# Problem to solve
Copy out every line of the items below word for word, leaving out the pictures.

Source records
********************
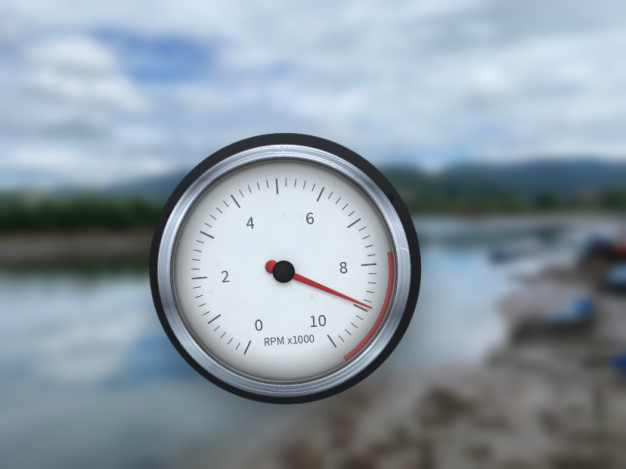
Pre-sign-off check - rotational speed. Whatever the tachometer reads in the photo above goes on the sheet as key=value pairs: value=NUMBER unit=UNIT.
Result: value=8900 unit=rpm
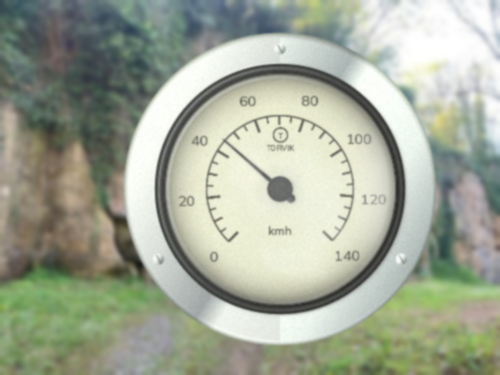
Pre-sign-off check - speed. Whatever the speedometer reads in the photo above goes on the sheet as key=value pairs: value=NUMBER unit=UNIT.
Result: value=45 unit=km/h
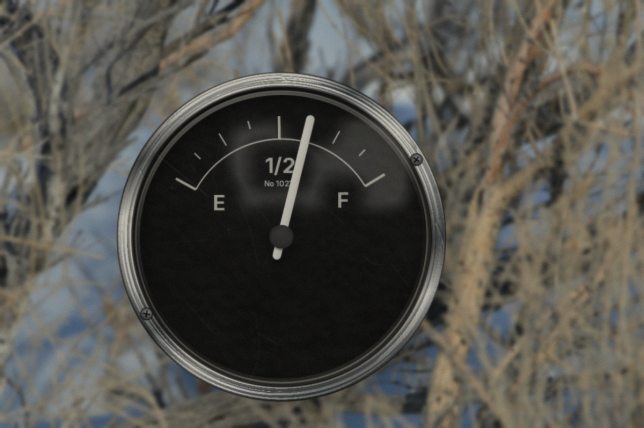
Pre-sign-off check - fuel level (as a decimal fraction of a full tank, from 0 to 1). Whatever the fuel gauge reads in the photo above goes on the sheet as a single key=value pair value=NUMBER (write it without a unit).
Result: value=0.625
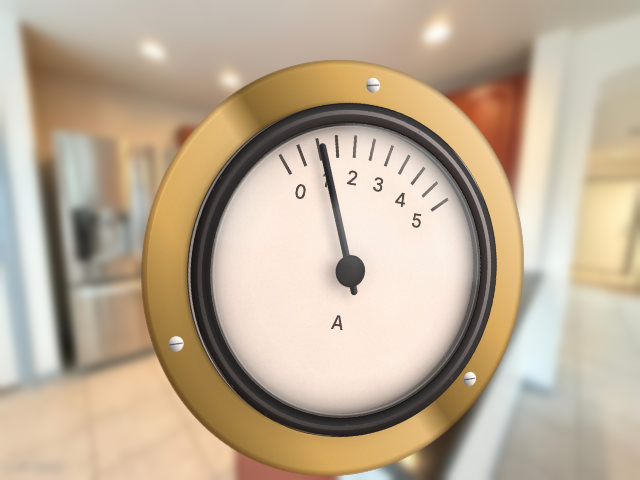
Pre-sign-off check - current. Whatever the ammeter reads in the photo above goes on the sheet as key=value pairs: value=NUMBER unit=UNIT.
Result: value=1 unit=A
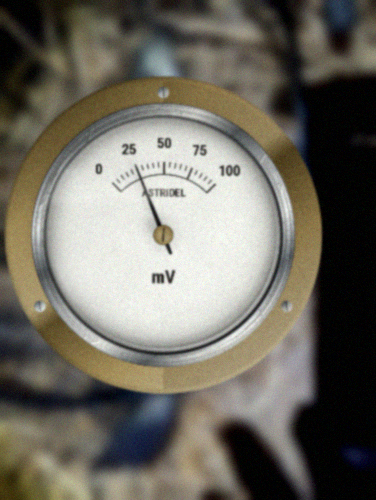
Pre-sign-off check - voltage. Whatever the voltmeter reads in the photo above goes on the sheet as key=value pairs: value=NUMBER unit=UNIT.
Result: value=25 unit=mV
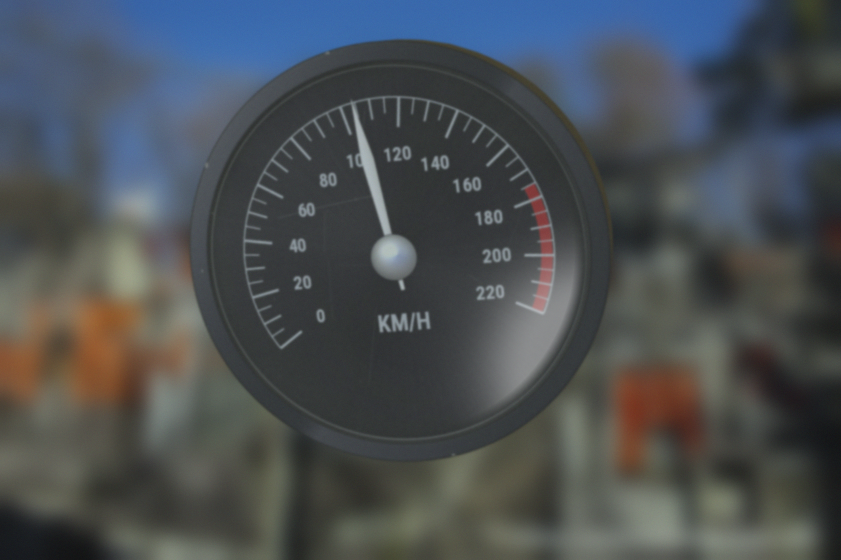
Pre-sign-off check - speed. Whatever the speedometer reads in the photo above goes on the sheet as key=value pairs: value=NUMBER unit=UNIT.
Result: value=105 unit=km/h
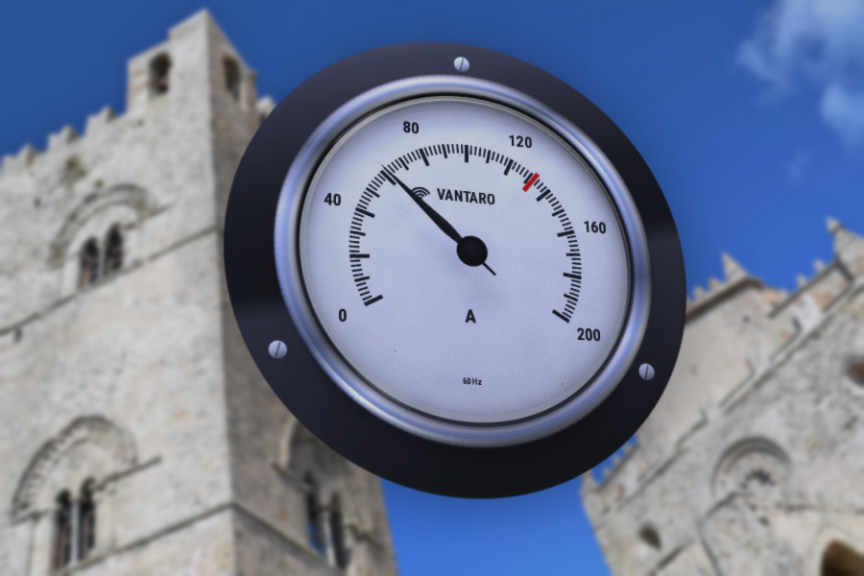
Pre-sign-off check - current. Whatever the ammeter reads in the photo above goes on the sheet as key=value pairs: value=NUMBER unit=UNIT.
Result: value=60 unit=A
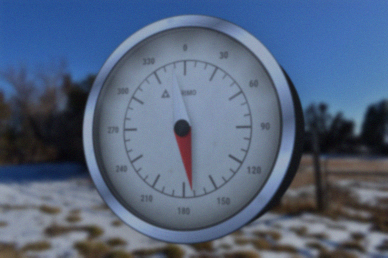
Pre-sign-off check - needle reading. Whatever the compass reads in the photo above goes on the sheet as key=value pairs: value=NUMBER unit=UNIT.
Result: value=170 unit=°
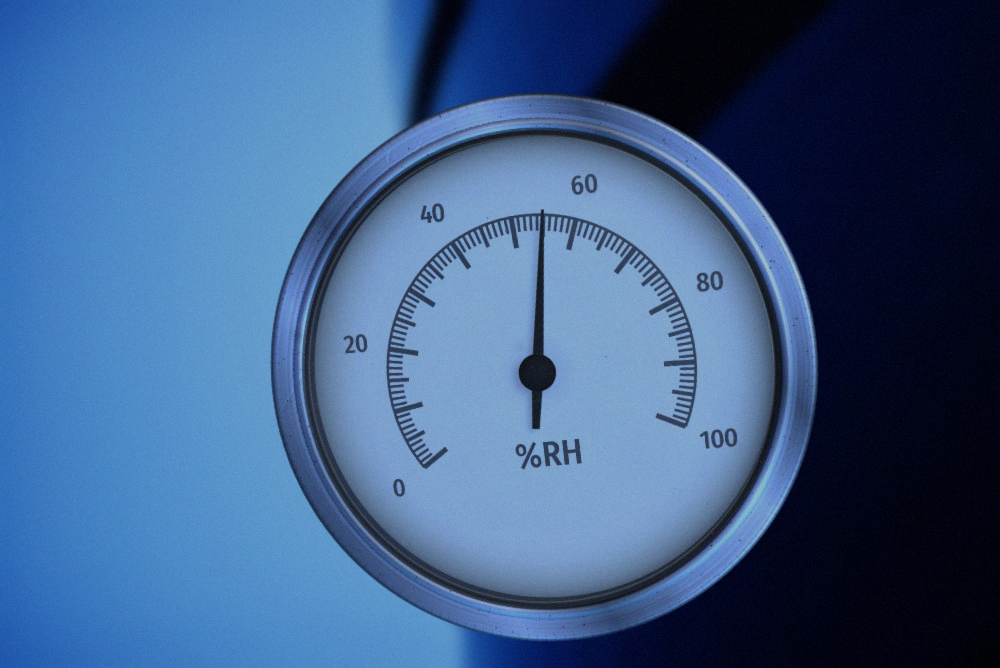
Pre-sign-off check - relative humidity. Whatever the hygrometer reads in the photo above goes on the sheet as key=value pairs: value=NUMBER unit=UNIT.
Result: value=55 unit=%
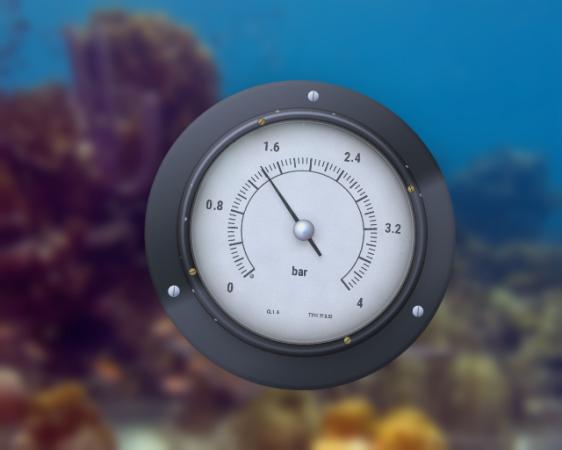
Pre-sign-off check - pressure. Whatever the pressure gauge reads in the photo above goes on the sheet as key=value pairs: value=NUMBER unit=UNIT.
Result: value=1.4 unit=bar
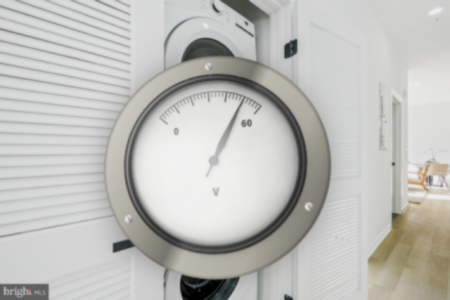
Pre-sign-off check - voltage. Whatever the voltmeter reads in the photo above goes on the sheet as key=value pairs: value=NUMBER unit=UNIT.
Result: value=50 unit=V
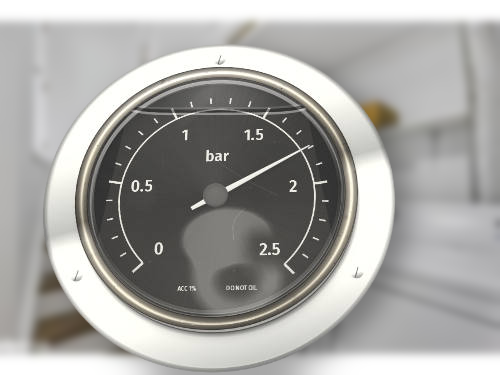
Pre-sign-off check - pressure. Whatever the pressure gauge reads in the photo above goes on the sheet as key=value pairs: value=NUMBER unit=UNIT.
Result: value=1.8 unit=bar
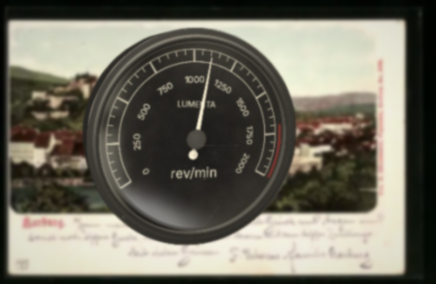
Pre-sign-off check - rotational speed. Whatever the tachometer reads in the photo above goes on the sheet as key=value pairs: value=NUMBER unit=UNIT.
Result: value=1100 unit=rpm
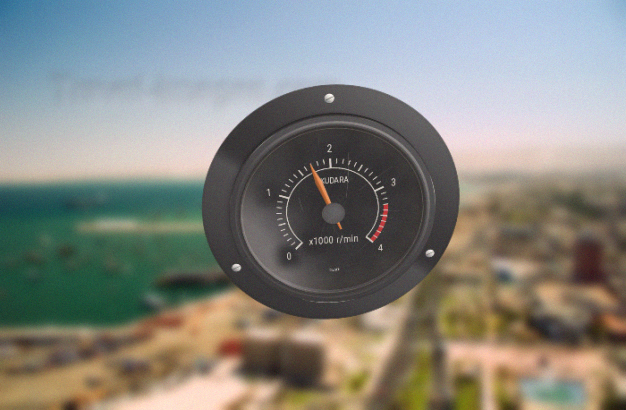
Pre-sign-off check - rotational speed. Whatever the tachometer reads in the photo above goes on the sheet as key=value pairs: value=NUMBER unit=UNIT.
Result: value=1700 unit=rpm
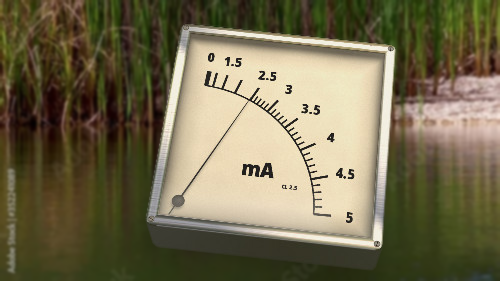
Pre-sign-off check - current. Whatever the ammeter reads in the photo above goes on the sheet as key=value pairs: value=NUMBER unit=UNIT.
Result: value=2.5 unit=mA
********************
# Solution to the exercise
Pre-sign-off check - rotational speed. Whatever the tachometer reads in the photo above goes on the sheet as key=value pairs: value=NUMBER unit=UNIT.
Result: value=8900 unit=rpm
Pre-sign-off check - speed. Whatever the speedometer reads in the photo above goes on the sheet as key=value pairs: value=NUMBER unit=UNIT.
Result: value=45 unit=km/h
Pre-sign-off check - fuel level (as a decimal fraction of a full tank, from 0 to 1). Whatever the fuel gauge reads in the photo above goes on the sheet as a single key=value pair value=NUMBER (write it without a unit).
Result: value=0.625
Pre-sign-off check - current. Whatever the ammeter reads in the photo above goes on the sheet as key=value pairs: value=NUMBER unit=UNIT.
Result: value=1 unit=A
Pre-sign-off check - voltage. Whatever the voltmeter reads in the photo above goes on the sheet as key=value pairs: value=NUMBER unit=UNIT.
Result: value=25 unit=mV
Pre-sign-off check - speed. Whatever the speedometer reads in the photo above goes on the sheet as key=value pairs: value=NUMBER unit=UNIT.
Result: value=105 unit=km/h
Pre-sign-off check - current. Whatever the ammeter reads in the photo above goes on the sheet as key=value pairs: value=NUMBER unit=UNIT.
Result: value=60 unit=A
Pre-sign-off check - needle reading. Whatever the compass reads in the photo above goes on the sheet as key=value pairs: value=NUMBER unit=UNIT.
Result: value=170 unit=°
Pre-sign-off check - relative humidity. Whatever the hygrometer reads in the photo above goes on the sheet as key=value pairs: value=NUMBER unit=UNIT.
Result: value=55 unit=%
Pre-sign-off check - pressure. Whatever the pressure gauge reads in the photo above goes on the sheet as key=value pairs: value=NUMBER unit=UNIT.
Result: value=1.4 unit=bar
Pre-sign-off check - voltage. Whatever the voltmeter reads in the photo above goes on the sheet as key=value pairs: value=NUMBER unit=UNIT.
Result: value=50 unit=V
Pre-sign-off check - pressure. Whatever the pressure gauge reads in the photo above goes on the sheet as key=value pairs: value=NUMBER unit=UNIT.
Result: value=1.8 unit=bar
Pre-sign-off check - rotational speed. Whatever the tachometer reads in the photo above goes on the sheet as key=value pairs: value=NUMBER unit=UNIT.
Result: value=1100 unit=rpm
Pre-sign-off check - rotational speed. Whatever the tachometer reads in the photo above goes on the sheet as key=value pairs: value=NUMBER unit=UNIT.
Result: value=1700 unit=rpm
Pre-sign-off check - current. Whatever the ammeter reads in the photo above goes on the sheet as key=value pairs: value=NUMBER unit=UNIT.
Result: value=2.5 unit=mA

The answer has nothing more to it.